VANCOUVER – Students in British Columbia’s public elementary schools are on track to become the first generation to get basic training in computer coding as the province answers a call from its thriving tech sector.
Some children in grades six to nine will begin learning the ABCs of digital technology once the government adds coding to teachers’ lesson plans in its modernized curriculum.
Schools will receive the new curriculum in September and the program is slated to be phased in over three years. The goal is to expose all kindergarten to Grade 12 students to coding basics within the next decade.
Premier Christy Clark announced the plan Monday among several initiatives to address a shortage of workers with digital skills that are needed by B.C. tech firms in the government’s bid to bolster the knowledge economy.
“You’ve told us … you need more talent. We know that’s crucial for your success,” Clark told about 2,800 delegates at the BCTech Summit.
“Tech companies will locate in places where they can find the people that will be capable of doing the work. We need to start that in our schools.”
Specific details, including costs to implement the curriculum changes, weren’t revealed as the program remains under development. Government officials said teachers will be given the opportunity to learn about coding during professional development days.
The officials said they looked to jurisdictions including Ontario and Britain as examples in designing the policy, but noted there’s no place that’s implemented coding long enough to know its results.
So far, the province has spent $500,000 running five coding academies over the past year for post-secondary students and has committed to expanding those camps into the next fiscal year. It also supported a program that ran nearly 700 events called Hour of Code.
Jeremy Shaki, CEO of Lighthouse Labs, which has held free coding boot camps for thousands of citizens, said he would have loved to see the new curriculum delivered last year, but is thrilled by recent progress.

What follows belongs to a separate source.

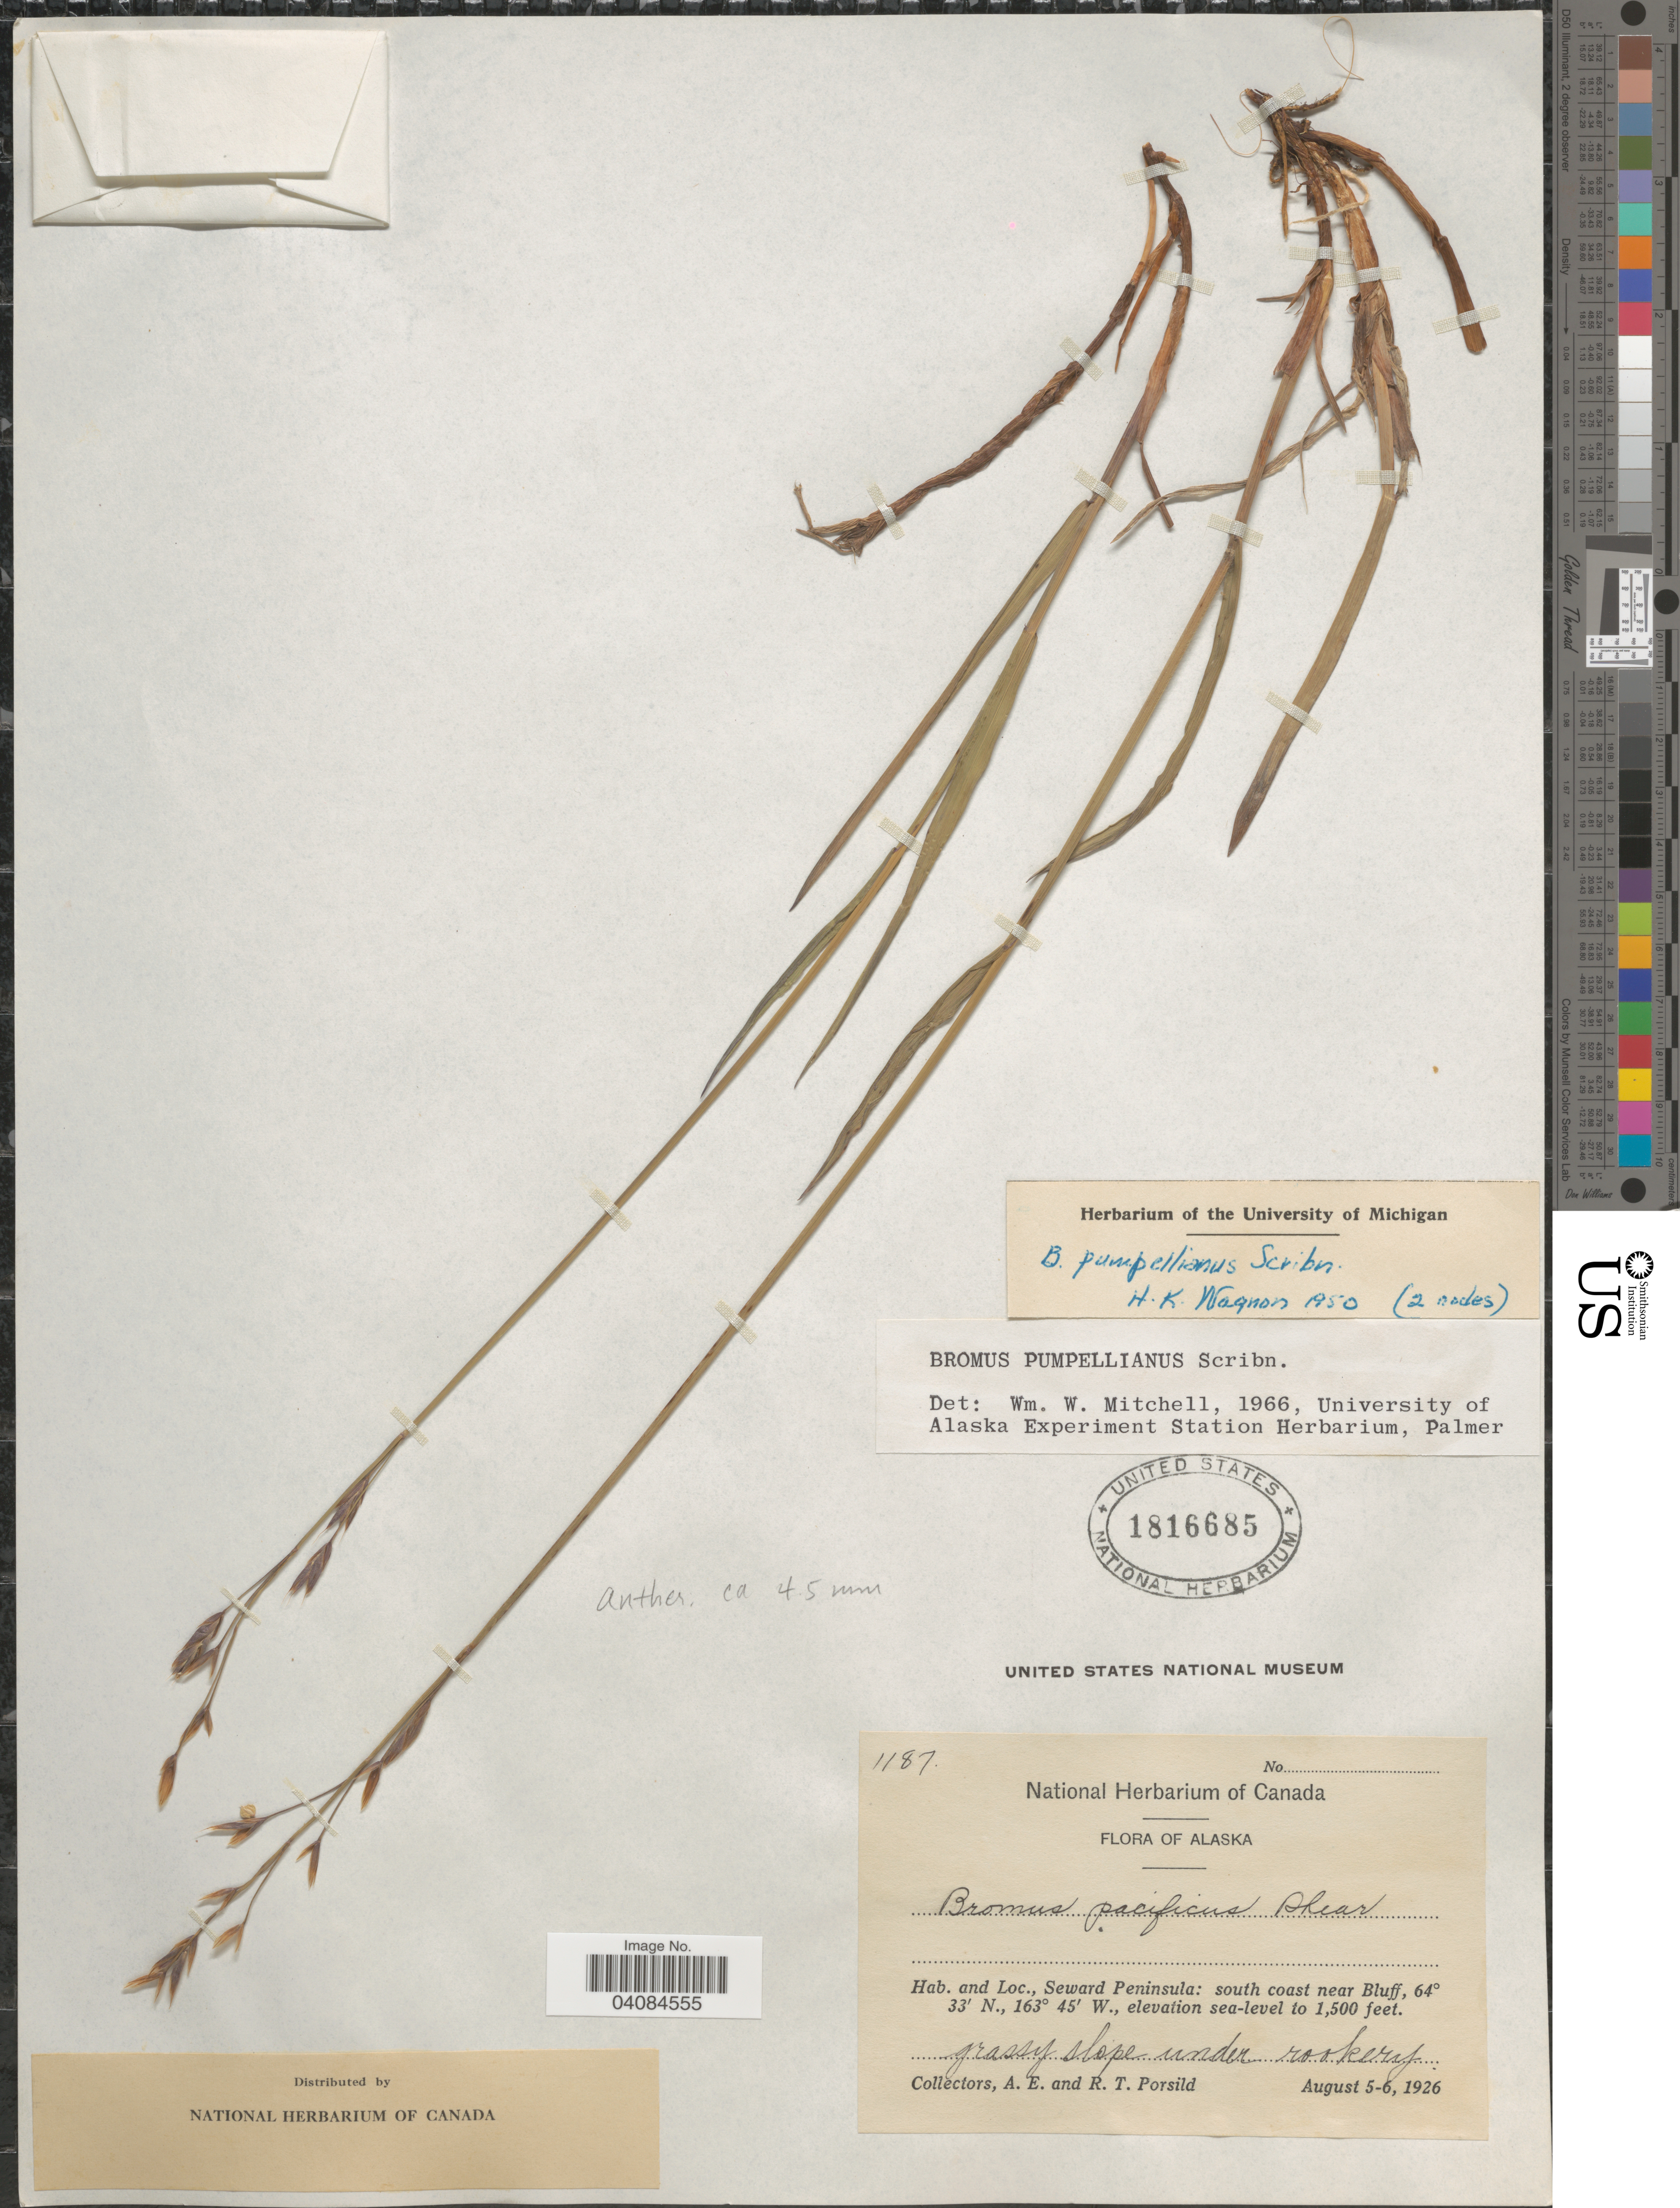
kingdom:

“A lot of people have been banging this door for a couple years now,” said Shaki. “By putting it out there, it means they’ll have to develop it.”
New Brunswick and Nova Scotia have made similar commitments to coding over the past two years, while the United Kingdom made coding a mandatory part of school curriculum in 2014.
New York City announced last fall that all of its public schools will be required to offer computer science to all students, and Chicago is working on a similar initiative.
Melody Ma, a Vancouver web-developer who convinced the government to participate in the Hour of Code, said revising B.C.’s curriculum is great but she has concerns.
“What are the resources on the back-end to actually support this? We haven’t heard what those plans are. How are we actually going to make this happen? Not every child in school has access to a computer,” she said.
The disparity in resources around the province became clear when Ma helped put on a free coding event at an older high school in Prince George, B.C. Some 100 participating students had to learn offline when they ran out of Internet bandwidth.
Tech firm CEO Alexandra Greenhill is a mother of three girls, ages five to 13, who believes the potential of an entire generation will be undermined if coding is not made a core part of the education system.
She believes savvy policy will find ways, such as implementing a simple card game she invented called “Little Codr” that teaches kids to think like computers.
“We don’t teach you language for you to become a poet or English professor,” she said. “I don’t want my kids to automatically become coders. I want them to know enough about this so they’re not intimidated and they can choose to embrace it if they want to.”